Parler avec d'autres gens : Une discussion peut souvent avoir plus d'effet que beaucoup de tranquillisants. On n'a pas toujours besoin d'un thérapeute professionnel ou d'un conducteur spirituel. Vous avez peut-être confiance en quelqu'un? Vous faites peut-être partie d'un groupe de discussion, d'un groupe de maison?


DE L'AIDE, MAIS PAS LE SALUT
 
Cette triple conversation peut donner un nouveau courage pour prendre ses responsabilités, ou même vivre sa vocation.
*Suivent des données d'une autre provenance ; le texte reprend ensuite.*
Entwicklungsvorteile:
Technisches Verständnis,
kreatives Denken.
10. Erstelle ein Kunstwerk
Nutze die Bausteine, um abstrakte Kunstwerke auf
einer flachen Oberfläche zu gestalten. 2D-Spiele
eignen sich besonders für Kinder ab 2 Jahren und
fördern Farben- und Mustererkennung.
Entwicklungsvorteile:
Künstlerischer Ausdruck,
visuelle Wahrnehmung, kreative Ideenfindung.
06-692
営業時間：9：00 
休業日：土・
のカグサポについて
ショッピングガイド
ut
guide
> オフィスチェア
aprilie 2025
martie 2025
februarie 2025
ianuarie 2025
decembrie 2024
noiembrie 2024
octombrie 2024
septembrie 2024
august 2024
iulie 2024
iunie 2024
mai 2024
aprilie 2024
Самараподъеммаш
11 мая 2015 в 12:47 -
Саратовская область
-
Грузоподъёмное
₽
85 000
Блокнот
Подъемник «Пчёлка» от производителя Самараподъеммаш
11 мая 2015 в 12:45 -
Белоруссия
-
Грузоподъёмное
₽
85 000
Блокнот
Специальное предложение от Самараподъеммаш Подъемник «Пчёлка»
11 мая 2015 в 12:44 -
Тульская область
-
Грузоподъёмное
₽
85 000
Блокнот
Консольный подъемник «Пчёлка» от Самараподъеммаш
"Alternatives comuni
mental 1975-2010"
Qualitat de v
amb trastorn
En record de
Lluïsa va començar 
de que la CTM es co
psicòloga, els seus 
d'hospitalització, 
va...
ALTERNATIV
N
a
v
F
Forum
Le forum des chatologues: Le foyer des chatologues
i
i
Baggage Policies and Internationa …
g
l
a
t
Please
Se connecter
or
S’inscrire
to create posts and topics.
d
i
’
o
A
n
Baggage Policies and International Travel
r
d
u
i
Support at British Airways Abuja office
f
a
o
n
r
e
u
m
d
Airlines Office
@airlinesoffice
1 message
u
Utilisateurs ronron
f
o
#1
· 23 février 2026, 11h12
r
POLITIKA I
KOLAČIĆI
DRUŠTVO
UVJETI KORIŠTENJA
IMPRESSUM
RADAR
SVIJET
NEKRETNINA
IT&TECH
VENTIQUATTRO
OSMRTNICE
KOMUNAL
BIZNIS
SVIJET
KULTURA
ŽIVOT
Le célèbre philosophe et psychiatre Karl Jaspers a constaté : "Il faut des bases de foi pour une psychothérapie, mais elle ne peut pas les procurer. Pour que le thérapeute soit crédible, il est donc nécessaire qu'il soit capable d'affronter de manière ouverte et affirmative une foi authentique." Par mon expérience de psychiatre et de thérapeute, il m'importe donc de prendre au sérieux la valeur de la foi pour maîtriser l'existence. Dans mon activité quotidienne, je vois sans cesse le puissant soutien de la foi chez des êtres qui ne correspondent pas aux normes de ce monde, mais qui doivent vivre avec des faiblesses et des limites.
 
Trois axiomes sont déterminants pour moi: la psychothérapie peut apporter une aide, mais pas de salut. Elle peut procurer du réconfort, mais pas le pardon. Et elle peut offrir un accompagnement utile dans cette vie, mais pas une assurance pour la vie éternelle.
 
J'en reviens donc à notre annonce du début : "Si vous avez un vague sentiment de frustration - et si vous souhaitez aller au fond des choses", ne vous contentez pas d'une psychothérapie, mais recherchez les valeurs éternelles!